→ **Problem to work on**:
Each record below is to be output with no change at all.

[Collected data]

════

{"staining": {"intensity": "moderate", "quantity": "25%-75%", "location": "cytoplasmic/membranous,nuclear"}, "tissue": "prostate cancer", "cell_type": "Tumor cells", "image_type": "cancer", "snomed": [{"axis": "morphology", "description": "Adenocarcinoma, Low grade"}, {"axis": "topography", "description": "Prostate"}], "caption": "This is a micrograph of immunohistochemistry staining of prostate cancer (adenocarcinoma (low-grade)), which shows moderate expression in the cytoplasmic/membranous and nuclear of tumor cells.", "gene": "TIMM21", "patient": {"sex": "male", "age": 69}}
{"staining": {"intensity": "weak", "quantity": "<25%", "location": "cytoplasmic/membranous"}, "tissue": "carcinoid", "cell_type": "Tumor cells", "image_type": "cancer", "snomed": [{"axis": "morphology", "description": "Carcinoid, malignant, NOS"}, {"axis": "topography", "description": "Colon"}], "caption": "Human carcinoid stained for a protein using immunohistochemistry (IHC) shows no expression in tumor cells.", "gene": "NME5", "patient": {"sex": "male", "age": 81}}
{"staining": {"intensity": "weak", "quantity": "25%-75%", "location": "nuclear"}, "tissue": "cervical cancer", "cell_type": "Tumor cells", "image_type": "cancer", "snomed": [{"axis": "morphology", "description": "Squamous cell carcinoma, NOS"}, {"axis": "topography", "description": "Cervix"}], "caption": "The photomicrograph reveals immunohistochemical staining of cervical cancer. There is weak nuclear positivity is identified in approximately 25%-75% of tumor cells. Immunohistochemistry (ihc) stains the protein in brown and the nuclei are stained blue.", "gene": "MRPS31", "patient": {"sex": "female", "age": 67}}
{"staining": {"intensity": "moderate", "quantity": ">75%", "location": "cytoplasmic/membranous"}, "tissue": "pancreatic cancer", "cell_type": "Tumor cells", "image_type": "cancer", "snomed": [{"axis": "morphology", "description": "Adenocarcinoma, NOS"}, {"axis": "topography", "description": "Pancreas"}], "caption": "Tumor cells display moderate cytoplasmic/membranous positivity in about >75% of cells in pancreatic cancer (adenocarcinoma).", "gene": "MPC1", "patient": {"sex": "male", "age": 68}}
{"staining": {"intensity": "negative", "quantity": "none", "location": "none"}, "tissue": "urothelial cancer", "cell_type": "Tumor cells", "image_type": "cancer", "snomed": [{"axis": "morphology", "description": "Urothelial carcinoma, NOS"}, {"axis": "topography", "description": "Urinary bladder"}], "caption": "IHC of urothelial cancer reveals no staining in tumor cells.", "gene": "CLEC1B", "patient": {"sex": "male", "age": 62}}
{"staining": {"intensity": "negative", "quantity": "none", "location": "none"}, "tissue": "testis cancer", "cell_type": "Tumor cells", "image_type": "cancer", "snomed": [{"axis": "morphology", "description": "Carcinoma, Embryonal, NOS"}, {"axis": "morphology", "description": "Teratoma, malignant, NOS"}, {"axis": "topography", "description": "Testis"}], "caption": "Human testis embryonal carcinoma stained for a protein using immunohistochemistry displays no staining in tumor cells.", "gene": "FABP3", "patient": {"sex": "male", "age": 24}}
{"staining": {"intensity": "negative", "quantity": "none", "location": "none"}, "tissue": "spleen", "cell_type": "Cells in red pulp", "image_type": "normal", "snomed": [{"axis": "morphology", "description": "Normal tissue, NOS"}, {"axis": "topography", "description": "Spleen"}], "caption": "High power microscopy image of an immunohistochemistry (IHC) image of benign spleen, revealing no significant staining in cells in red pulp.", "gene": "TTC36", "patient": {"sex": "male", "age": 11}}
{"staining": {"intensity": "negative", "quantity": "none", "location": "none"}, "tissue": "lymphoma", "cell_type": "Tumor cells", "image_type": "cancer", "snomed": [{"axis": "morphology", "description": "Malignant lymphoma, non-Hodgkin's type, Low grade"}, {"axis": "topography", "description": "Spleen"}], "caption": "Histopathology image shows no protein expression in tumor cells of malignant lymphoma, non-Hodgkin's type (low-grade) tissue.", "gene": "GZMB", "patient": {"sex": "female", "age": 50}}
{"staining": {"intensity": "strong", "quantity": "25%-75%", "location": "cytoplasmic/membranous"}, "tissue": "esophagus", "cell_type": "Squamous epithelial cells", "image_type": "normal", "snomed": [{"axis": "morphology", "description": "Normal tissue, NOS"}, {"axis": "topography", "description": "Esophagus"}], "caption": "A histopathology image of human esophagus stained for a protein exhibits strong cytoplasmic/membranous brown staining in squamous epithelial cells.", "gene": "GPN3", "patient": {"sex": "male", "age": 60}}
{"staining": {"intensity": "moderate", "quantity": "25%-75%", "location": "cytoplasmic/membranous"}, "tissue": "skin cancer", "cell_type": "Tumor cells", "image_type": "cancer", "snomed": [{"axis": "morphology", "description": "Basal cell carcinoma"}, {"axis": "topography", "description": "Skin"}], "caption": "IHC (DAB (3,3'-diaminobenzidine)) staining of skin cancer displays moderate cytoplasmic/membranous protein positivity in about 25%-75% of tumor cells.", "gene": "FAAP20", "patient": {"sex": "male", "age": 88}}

════

→ **Result of the task**:
{"staining": {"intensity": "moderate", "quantity": "25%-75%", "location": "cytoplasmic/membranous,nuclear"}, "tissue": "prostate cancer", "cell_type": "Tumor cells", "image_type": "cancer", "snomed": [{"axis": "morphology", "description": "Adenocarcinoma, Low grade"}, {"axis": "topography", "description": "Prostate"}], "caption": "This is a micrograph of immunohistochemistry staining of prostate cancer (adenocarcinoma (low-grade)), which shows moderate expression in the cytoplasmic/membranous and nuclear of tumor cells.", "gene": "TIMM21", "patient": {"sex": "male", "age": 69}}
{"staining": {"intensity": "weak", "quantity": "<25%", "location": "cytoplasmic/membranous"}, "tissue": "carcinoid", "cell_type": "Tumor cells", "image_type": "cancer", "snomed": [{"axis": "morphology", "description": "Carcinoid, malignant, NOS"}, {"axis": "topography", "description": "Colon"}], "caption": "Human carcinoid stained for a protein using immunohistochemistry (IHC) shows no expression in tumor cells.", "gene": "NME5", "patient": {"sex": "male", "age": 81}}
{"staining": {"intensity": "weak", "quantity": "25%-75%", "location": "nuclear"}, "tissue": "cervical cancer", "cell_type": "Tumor cells", "image_type": "cancer", "snomed": [{"axis": "morphology", "description": "Squamous cell carcinoma, NOS"}, {"axis": "topography", "description": "Cervix"}], "caption": "The photomicrograph reveals immunohistochemical staining of cervical cancer. There is weak nuclear positivity is identified in approximately 25%-75% of tumor cells. Immunohistochemistry (ihc) stains the protein in brown and the nuclei are stained blue.", "gene": "MRPS31", "patient": {"sex": "female", "age": 67}}
{"staining": {"intensity": "moderate", "quantity": ">75%", "location": "cytoplasmic/membranous"}, "tissue": "pancreatic cancer", "cell_type": "Tumor cells", "image_type": "cancer", "snomed": [{"axis": "morphology", "description": "Adenocarcinoma, NOS"}, {"axis": "topography", "description": "Pancreas"}], "caption": "Tumor cells display moderate cytoplasmic/membranous positivity in about >75% of cells in pancreatic cancer (adenocarcinoma).", "gene": "MPC1", "patient": {"sex": "male", "age": 68}}
{"staining": {"intensity": "negative", "quantity": "none", "location": "none"}, "tissue": "urothelial cancer", "cell_type": "Tumor cells", "image_type": "cancer", "snomed": [{"axis": "morphology", "description": "Urothelial carcinoma, NOS"}, {"axis": "topography", "description": "Urinary bladder"}], "caption": "IHC of urothelial cancer reveals no staining in tumor cells.", "gene": "CLEC1B", "patient": {"sex": "male", "age": 62}}
{"staining": {"intensity": "negative", "quantity": "none", "location": "none"}, "tissue": "testis cancer", "cell_type": "Tumor cells", "image_type": "cancer", "snomed": [{"axis": "morphology", "description": "Carcinoma, Embryonal, NOS"}, {"axis": "morphology", "description": "Teratoma, malignant, NOS"}, {"axis": "topography", "description": "Testis"}], "caption": "Human testis embryonal carcinoma stained for a protein using immunohistochemistry displays no staining in tumor cells.", "gene": "FABP3", "patient": {"sex": "male", "age": 24}}
{"staining": {"intensity": "negative", "quantity": "none", "location": "none"}, "tissue": "spleen", "cell_type": "Cells in red pulp", "image_type": "normal", "snomed": [{"axis": "morphology", "description": "Normal tissue, NOS"}, {"axis": "topography", "description": "Spleen"}], "caption": "High power microscopy image of an immunohistochemistry (IHC) image of benign spleen, revealing no significant staining in cells in red pulp.", "gene": "TTC36", "patient": {"sex": "male", "age": 11}}
{"staining": {"intensity": "negative", "quantity": "none", "location": "none"}, "tissue": "lymphoma", "cell_type": "Tumor cells", "image_type": "cancer", "snomed": [{"axis": "morphology", "description": "Malignant lymphoma, non-Hodgkin's type, Low grade"}, {"axis": "topography", "description": "Spleen"}], "caption": "Histopathology image shows no protein expression in tumor cells of malignant lymphoma, non-Hodgkin's type (low-grade) tissue.", "gene": "GZMB", "patient": {"sex": "female", "age": 50}}
{"staining": {"intensity": "strong", "quantity": "25%-75%", "location": "cytoplasmic/membranous"}, "tissue": "esophagus", "cell_type": "Squamous epithelial cells", "image_type": "normal", "snomed": [{"axis": "morphology", "description": "Normal tissue, NOS"}, {"axis": "topography", "description": "Esophagus"}], "caption": "A histopathology image of human esophagus stained for a protein exhibits strong cytoplasmic/membranous brown staining in squamous epithelial cells.", "gene": "GPN3", "patient": {"sex": "male", "age": 60}}
{"staining": {"intensity": "moderate", "quantity": "25%-75%", "location": "cytoplasmic/membranous"}, "tissue": "skin cancer", "cell_type": "Tumor cells", "image_type": "cancer", "snomed": [{"axis": "morphology", "description": "Basal cell carcinoma"}, {"axis": "topography", "description": "Skin"}], "caption": "IHC (DAB (3,3'-diaminobenzidine)) staining of skin cancer displays moderate cytoplasmic/membranous protein positivity in about 25%-75% of tumor cells.", "gene": "FAAP20", "patient": {"sex": "male", "age": 88}}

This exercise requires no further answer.